Opinión | EL RUIDO Y LA FURIA
Nuestras cosas
Un juguete sucio, desconchado, entre cascotes, una imagen metafórica muy potente, es un símbolo del desastre, de la ruina
El mundo se está arrasando a sí mismo, quizás para librarse del dañino parásito que lo esquilma. No sería justo tenerle rencor por ello, hay que reconocer que hemos empezado nosotros.
Contemplo las imágenes del terremoto de Marruecos, de las inundaciones en Libia… Después de la tragedia irreparable de las vidas humanas, de todas esas personas que han muerto y todas las que han perdido familiares y amigos, la gente ha perdido todo lo demás. Sus modos de vida, sus casas, sus cosas.

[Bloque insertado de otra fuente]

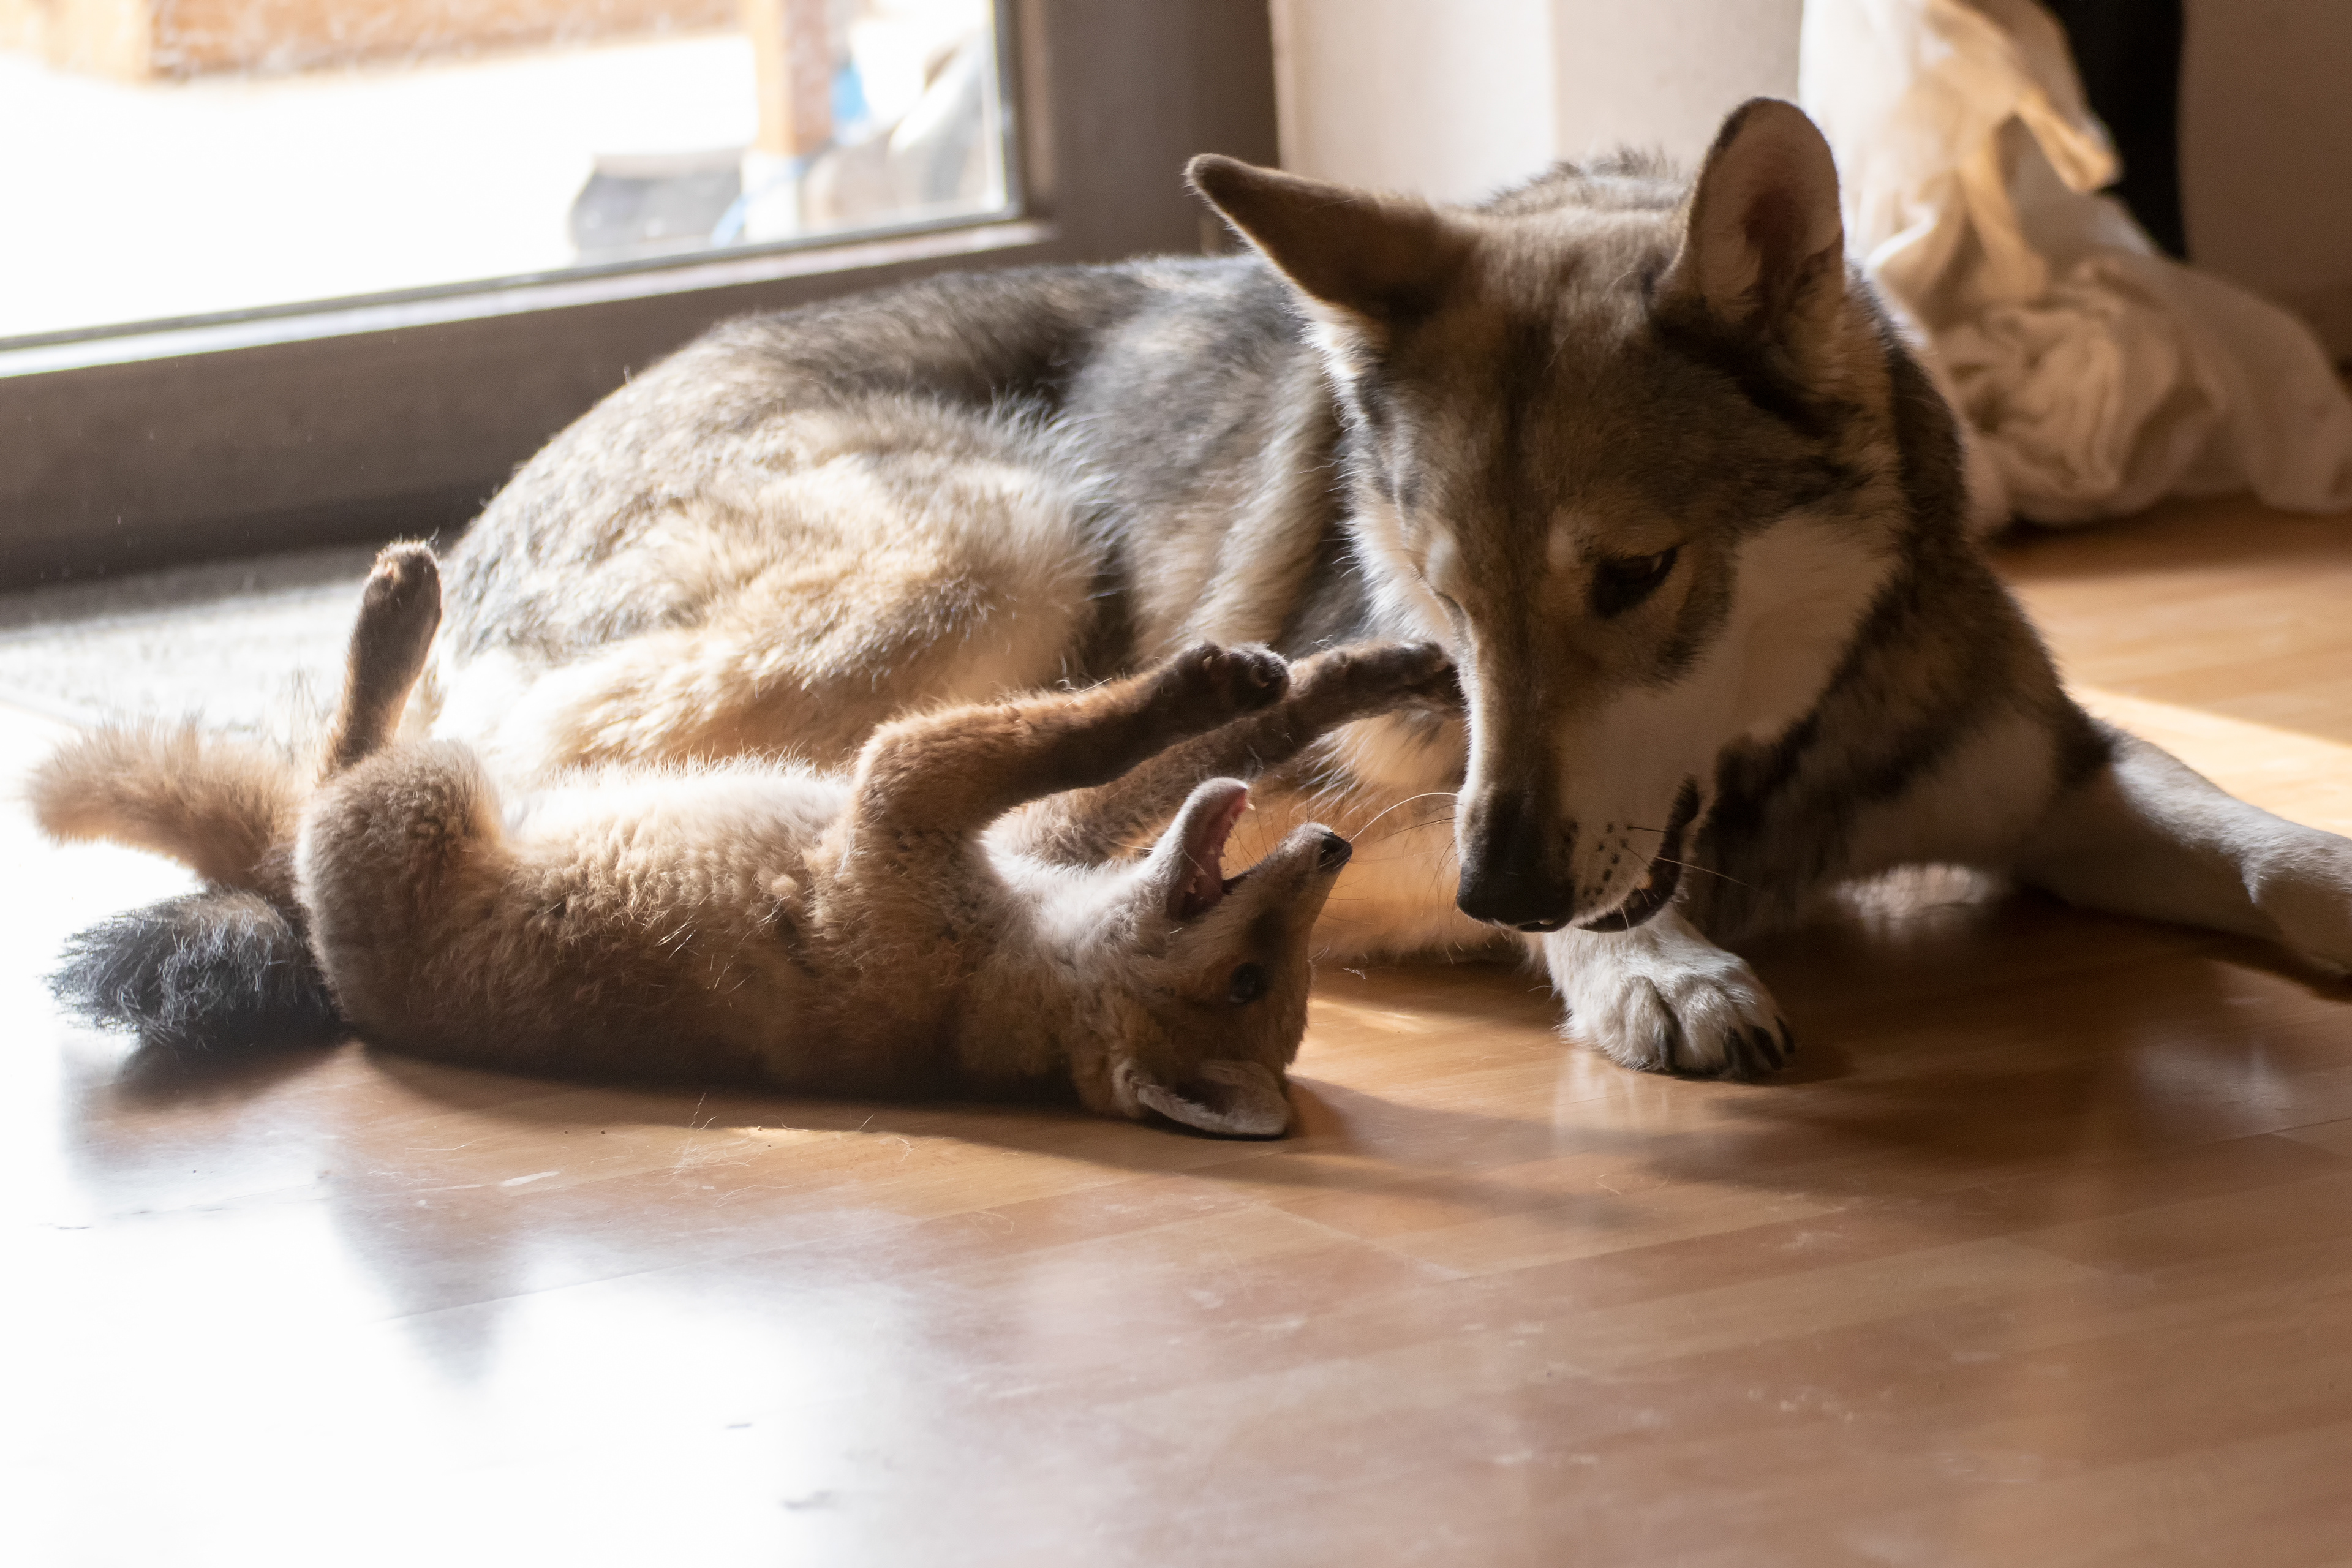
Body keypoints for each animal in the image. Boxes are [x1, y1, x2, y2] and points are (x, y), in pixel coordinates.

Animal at [35, 544, 1461, 1137]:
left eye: (1264, 981)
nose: (1332, 852)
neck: (1008, 964)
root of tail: (333, 978)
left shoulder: (905, 783)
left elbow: (1090, 724)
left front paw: (1207, 679)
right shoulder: (1023, 818)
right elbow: (1196, 736)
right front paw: (1361, 670)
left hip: (423, 793)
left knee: (343, 756)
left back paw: (396, 612)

No sé por qué cuando miro esas imágenes siempre se me fija en la retina y en la mente la soledad de los objetos (un libro, una taza) entre los escombros, embarrados, sucios y perdidos, como únicamente puede estar perdido lo que está fuera de su contexto. Un juguete sucio, desconchado, entre cascotes, una imagen metafórica muy potente, es un símbolo del desastre, de la ruina. Nada expresa mejor la desolación, y yo no puedo evitar imaginar a quién pertenecían esas cosas, cómo era la persona que las amó acaso sin darse verdadera cuenta de cuánto las amaba.
Mi adorado Juan Ramón Jiménez se maravillaba de «¡qué quietas están las cosas! Y qué bien se está con ellas», y yo me suelo acordar de esos versos suyos a menudo, especialmente cuando las circunstancias me obligan a pasar mucho tiempo lejos de ellas, de la habitación donde trabajo, la que fui acomodando con mis libros y mis trastos y que mi hermano del alma Rafael Maldonado dice que es, exactamente, la plasmación física de mi mente.
Y es en esos momentos cuando descubro que, una vez más, Juan Ramón tenía razón, que se está muy bien con las cosas de uno porque son amables y se están quietas y porque parece que te quieren como tú las quieres a ellas. Y que su integridad es, finalmente, la tuya.
Yo siempre he tenido apego a los objetos. Creo en ellos como en amuletos y, junto a los libros, han ido formando un modo propio de genealogía. Porque las cosas guardan profundos secretos que son una sutil manera de alma. El cochecito que divirtió mi infancia custodia una tarde de anginas y reposo; el calibre preferido de mi padre, su minucioso modo de construir lo imposible; los libros que me regaló Manolo, su alma y su caligrafía; y aquel ángel de cobre que compré en Postdam, una delgada plegaria por nosotros, por todos nosotros.
Y acabo siempre aceptando que todas esas cosas que son tan mías como yo soy suyo, que me retratan como nos retratan, en silencio, los espejos. Y sé que, llegado el día, sus pequeñas almas sufrirán mi ausencia como yo sufriría, sin duda, su extravío.